Densho Digital Archive
Oregon Nikkei Endowment Collection
Title: Mae Hada Interview
Narrator: Mae Hada
Interviewer: Masako Hinatsu
Location: Hillsboro, Oregon
Date: June 18, 2003
Densho ID: denshovh-hmae_2-01-0007

<Begin Segment 7>

Masako H: So you met him in the assembly center. You dated.

Mae H: Uh-huh. They actually showed movies there, so we'd go see movies. He would play tennis with me, just to please me. I think he was more interested in other sports, but we'd play tennis and that was it. We worked. I have to tell you something humorous. Is this all right? My children used to say, "You only knew six months and you married him?" I said, "Listen, kids, I saw him every day." After we moved to Idaho, I saw him every day also. We're pretty concentrated, right, so I got to know him well. He got to know my mother and sister, and we did get married in Colorado later. He called me because he had work to do. You had to have a goal or go to school or have someone who would say, okay, here's a place to come to, to get out of Minidoka at the time. I'm ahead of myself, I know.

Masako H: What block did you live in, in Minidoka?

Mae H: I believe it was Block 43. And I forgot how many people were there, but they mostly were from Portland, Oregon, area and some from Southern Washington.

Masako H: And did you work in Minidoka?

Mae H: Yes. I wasn't worth much. I played, I worked for the, I said played because it was mostly for fun. What would you call it. All of a sudden, see, I just don't seem to come up with the right words, but I did have work to do. I got enough money to get extra things that the people had desires for. They had a little store in camps.

Masako H: So how long did John stay in camp too?

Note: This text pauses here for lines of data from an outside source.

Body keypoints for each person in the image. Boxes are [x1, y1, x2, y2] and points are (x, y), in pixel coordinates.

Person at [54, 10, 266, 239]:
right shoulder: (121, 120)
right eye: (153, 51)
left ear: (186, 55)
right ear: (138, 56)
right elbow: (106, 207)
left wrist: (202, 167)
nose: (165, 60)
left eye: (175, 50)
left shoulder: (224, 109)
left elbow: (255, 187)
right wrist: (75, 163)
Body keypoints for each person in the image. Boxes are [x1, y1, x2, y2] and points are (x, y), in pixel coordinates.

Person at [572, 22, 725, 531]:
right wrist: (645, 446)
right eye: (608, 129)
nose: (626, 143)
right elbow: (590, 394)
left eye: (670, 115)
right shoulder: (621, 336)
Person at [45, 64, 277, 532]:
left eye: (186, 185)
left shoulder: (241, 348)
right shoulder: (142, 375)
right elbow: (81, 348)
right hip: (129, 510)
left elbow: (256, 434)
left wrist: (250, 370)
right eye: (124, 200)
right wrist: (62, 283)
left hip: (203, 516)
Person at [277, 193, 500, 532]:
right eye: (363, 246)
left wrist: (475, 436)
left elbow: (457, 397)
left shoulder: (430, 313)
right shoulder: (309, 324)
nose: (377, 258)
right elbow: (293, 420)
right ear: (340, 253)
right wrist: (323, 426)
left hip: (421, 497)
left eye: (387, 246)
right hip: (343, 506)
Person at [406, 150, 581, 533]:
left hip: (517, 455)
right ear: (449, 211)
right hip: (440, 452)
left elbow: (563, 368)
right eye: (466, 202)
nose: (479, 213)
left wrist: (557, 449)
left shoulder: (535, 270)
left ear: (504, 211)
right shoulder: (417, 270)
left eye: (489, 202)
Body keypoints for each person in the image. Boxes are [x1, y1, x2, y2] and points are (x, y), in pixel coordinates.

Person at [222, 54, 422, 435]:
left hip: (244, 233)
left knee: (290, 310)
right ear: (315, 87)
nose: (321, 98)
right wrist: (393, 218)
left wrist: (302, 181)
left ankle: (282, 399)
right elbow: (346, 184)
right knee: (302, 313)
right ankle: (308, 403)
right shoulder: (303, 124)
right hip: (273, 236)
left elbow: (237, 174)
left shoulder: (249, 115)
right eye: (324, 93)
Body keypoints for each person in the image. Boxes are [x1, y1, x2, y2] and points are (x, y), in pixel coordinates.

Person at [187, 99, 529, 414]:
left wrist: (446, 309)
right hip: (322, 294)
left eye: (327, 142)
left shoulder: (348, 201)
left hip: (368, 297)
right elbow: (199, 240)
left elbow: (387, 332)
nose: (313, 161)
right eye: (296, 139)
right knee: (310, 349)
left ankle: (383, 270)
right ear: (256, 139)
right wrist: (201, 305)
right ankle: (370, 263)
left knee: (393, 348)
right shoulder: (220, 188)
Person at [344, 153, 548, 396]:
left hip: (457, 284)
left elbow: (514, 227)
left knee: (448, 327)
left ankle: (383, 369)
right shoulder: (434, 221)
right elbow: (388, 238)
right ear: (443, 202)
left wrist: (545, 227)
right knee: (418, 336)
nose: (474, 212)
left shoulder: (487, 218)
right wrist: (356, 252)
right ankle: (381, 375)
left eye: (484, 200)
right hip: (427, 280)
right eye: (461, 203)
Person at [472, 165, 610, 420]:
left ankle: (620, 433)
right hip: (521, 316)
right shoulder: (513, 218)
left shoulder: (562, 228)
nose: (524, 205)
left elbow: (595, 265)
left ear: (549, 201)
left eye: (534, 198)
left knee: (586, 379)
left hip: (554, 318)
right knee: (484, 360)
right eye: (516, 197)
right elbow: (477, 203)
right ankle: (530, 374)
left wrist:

Mae H: Let's see. He didn't stay long because he was able to get work quickly through writing letters and so on, connections he had in Midwest. So he called me from Denver, and that's where we were married. And subsequently, he worked in Iowa, Michigan, another state, I can't remember, but we did travel some during the war. And when Mr. Hughes, and they were in contact. He says, "Now you can come back. I want you to come back and sex here in Oregon." He already had a house ready for us, so that made it very smooth. By then, I had three kids.

Masako H: So you traveled because of his job, sex, chick sexing?

Mae H: Yes. And we were fortunate to have this friend who said, "Well, Granddad's gone out of this house. You can stay in his house," and so we had a place to come to which made it very nice.

Masako H: How long did you stay in Detroit?

Mae H: Well, let's see. I think two, three years, uh-huh. My sister was able to finish her high school by then, you know, after a couple of years. And so it must have been about three years.

Masako H: And how about your dad? He was still in the Justice camp?

Mae H: He was there in the shop that John found for him. He bought a place where someone had passed away or moved away, so it was already set up for a cleaning business and took in cleaning. And as I said, he did alterations. And as I recall, it was a different neighborhood from where we lived. And so my dad was fortunate that John would set him up like that. Soon afterwards, we moved out of the house, and we left my folks there and my sister there, uh-huh, but they were okay.

Masako H: So then that is the reason why you came back to Hillsboro?

Mae H: Because Howard asked us to come back to Hillsboro, uh-huh.

Masako H: How many children do you have?

Mae H: I have four. One was born here after we came back here.

Masako H: Can you name them? There's your oldest son.

Mae H: Ronald and Judy, Laura, and Victor.

Masako H: And Ronald was born in Detroit?

Mae H: Yes, uh-huh, so was Judy. Ronny was born in Colorado. That's where we were married, yes. We lived with relatives for a while in Colorado.